State of the City: What’s on the to-do list for 2021

(Posted Jan. 22, 2021)

By Kristy Zurbrick, Madison Editor

In his state of the city address, London Mayor Patrick Closser defined 2020 as a “year of adversity” during which the city government had to “pivot fast, think outside the box and make the best decisions possible” for its citizens.

Through the challenges presented by the COVID-19 pandemic, city leaders and the community as a whole exercised their ability to adapt, he said. He praised the administration, department heads, city employees, city council and residents for continuing to work to improve London during what was “a year no one could have ever imagined or will ever forget.”

In addition to looking back at the accomplished acheived in 2020, Closser looked to the future, detailing projects and plans for continued improvements in 2021. They are as follows by department:

A top priority is continued work toward solving ammonia issues at the east water treatment plant. The city has partnered with the Environmental Protection Agency at the state and federal levels to bring in a program to remove the ammonia.

“The test results are promising, but only time will tell. So, we continue to look at other options to get that plant running at full capacity,” Closser said. “We have made much progress but still have a road ahead of us.”

In 2021, the water department will put a $400,000 grant and zero-interest loan to work to switch residential water meters to electronic meters. The process will take a few years to complete.

“We will be able to read meters at a much faster rate, freeing up employees to maintain our aging infrastructure. It will also give our citizens the opportunity to access their meter information, showing their usage and alerting them if there is an issue with things such as a possible leak,” Closser said.

The wastewater department will work toward starting a line expansion on the east side of town to allow for growth. The department also plans to aggressively expand its collection, cleaning and mapping systems.

Building and Zoning (B&Z)
Last year, B&Z issued 381 permits, 21 of which were for dwellings. Closser said he foresees the number of building permits increasing in the next three years.

“I have had multiple meetings over the past few weeks with builders, development companies and Realtors on possible residential builds,” he said. “This is a very exciting time for the residential market in London.”

One of the focuses this year will be storm sewer repairs and improvements on the south end of town and around city hall.
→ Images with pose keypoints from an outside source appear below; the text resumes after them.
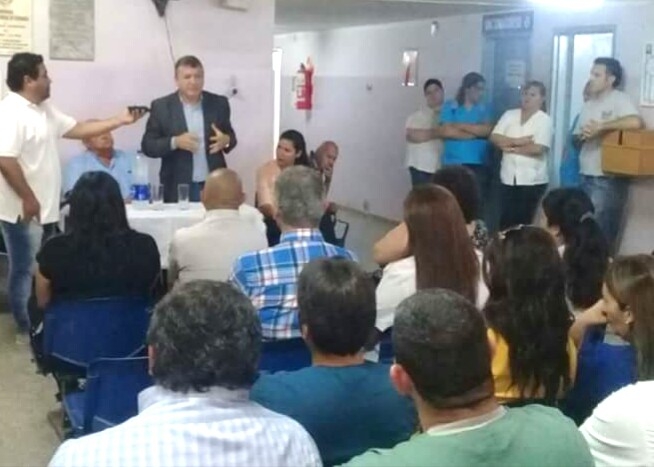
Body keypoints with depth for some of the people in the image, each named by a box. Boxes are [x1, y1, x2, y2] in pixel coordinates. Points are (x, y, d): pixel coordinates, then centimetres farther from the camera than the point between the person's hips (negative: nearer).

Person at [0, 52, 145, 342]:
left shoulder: (44, 110, 13)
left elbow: (78, 129, 18)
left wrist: (121, 121, 14)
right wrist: (28, 199, -24)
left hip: (45, 209, 10)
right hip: (24, 211, -10)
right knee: (26, 271, 1)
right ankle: (27, 329, 12)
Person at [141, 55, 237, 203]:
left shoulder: (218, 103, 5)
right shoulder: (161, 106, -1)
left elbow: (230, 135, 14)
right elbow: (147, 146, -2)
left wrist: (226, 140, -10)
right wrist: (175, 142, -19)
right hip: (178, 188, -2)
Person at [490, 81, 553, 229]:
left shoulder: (544, 120, -3)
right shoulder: (509, 115, 9)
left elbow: (538, 149, -15)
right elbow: (494, 138, -1)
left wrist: (512, 148, -7)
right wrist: (517, 141, -12)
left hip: (533, 181, -4)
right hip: (509, 178, 4)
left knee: (527, 223, 1)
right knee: (506, 221, 5)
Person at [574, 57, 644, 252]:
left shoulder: (619, 100, -6)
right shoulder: (589, 105, 16)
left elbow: (636, 122, -25)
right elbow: (577, 137, 21)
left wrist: (600, 127, -18)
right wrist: (584, 134, -4)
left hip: (609, 178, -7)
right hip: (586, 176, 7)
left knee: (603, 233, -6)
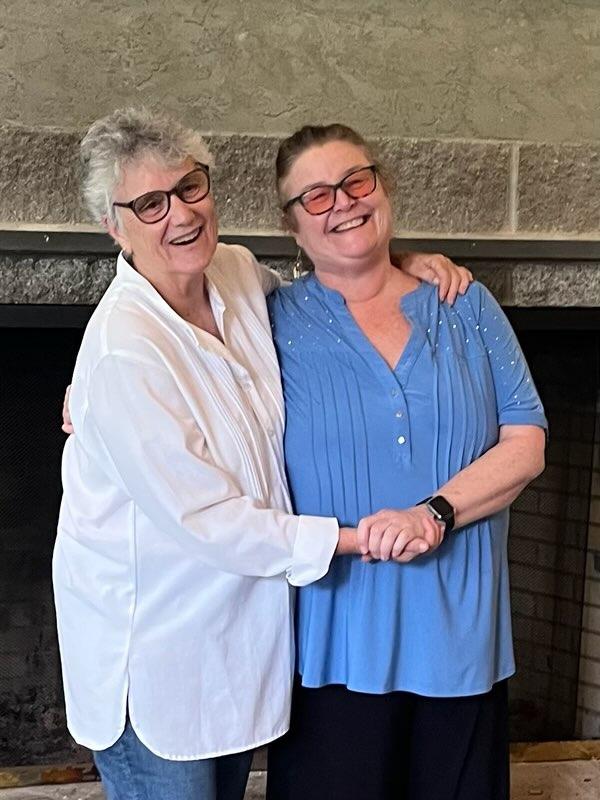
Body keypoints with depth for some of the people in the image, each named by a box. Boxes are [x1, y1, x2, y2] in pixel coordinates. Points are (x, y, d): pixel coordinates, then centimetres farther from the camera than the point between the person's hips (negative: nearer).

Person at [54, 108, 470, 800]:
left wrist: (399, 268, 0)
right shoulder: (123, 350, -27)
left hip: (241, 617, 7)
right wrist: (350, 540, -18)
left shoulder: (239, 273, -5)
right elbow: (206, 516, -24)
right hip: (153, 642, -7)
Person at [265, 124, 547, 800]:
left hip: (458, 634, 2)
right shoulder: (274, 322, 1)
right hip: (334, 636, -2)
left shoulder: (467, 308, 4)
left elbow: (525, 445, -1)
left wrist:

The street department also plans to take a look at all traffic lights. The hope is to change them to LED lights. The current lights are outdated; finding parts to replace or fix them is difficult.

“LEDs will be brighter. The visibility to the motorist will increase dramatically,” Closser explained. “Also, there will be updates to traffic signal times that will be easier to manage and keep the timing of the traffic flow.”

The department also is slated to repair the city salt barns.

Last year, the police department took 1,098 incident reports from 7,140 calls for service. This represented a slight decrease over numbers from 2019.

Moving into 2021, the department aims to increase enforcement of traffic ordinances by 10 percent in relation to traffic control devices. The goal is to cut down on accidents at intersections.

A focus will be placed on the police station and its needs. The plan is to conduct a facility assessment.

Additionally, Police Chief Glenn Nicol hopes that health and safety conditions will allow for the return of community outreach events such as the Special Olympics torch run, National Night Out, and the Casting with Cops fishing event.

Fire and EMS
Fire and EMS answered 2,411 calls for service in 2020. The EMS division is now entering its third year of operation.

In 2021, the department will redevelop its training and orientation curriculum, establish new programs for community risk reduction and technical countywide rescue, and renovate the dorms at both stations.

Parks and Recreation
Merri-Mac Park will be front and center in 2021 as the parks and recreation department puts together a game plan for improvements.

Also on the to-do list are additions to the dog park, more improvements to the municipal pool bath house, and expansion of programming.

Board of Public Utilities (BPU)
Using the city’s MuniLink software, BPU will set up a notification system to quickly let customers know of any issues via email, text or phone. Examples include announcements of water main breaks and water boil alerts.

A switch to front-load Dumpsters for commercial accounts is in the works.

“This will help improve the safety of emptying Dumpsters while becoming more efficient,” Closser said.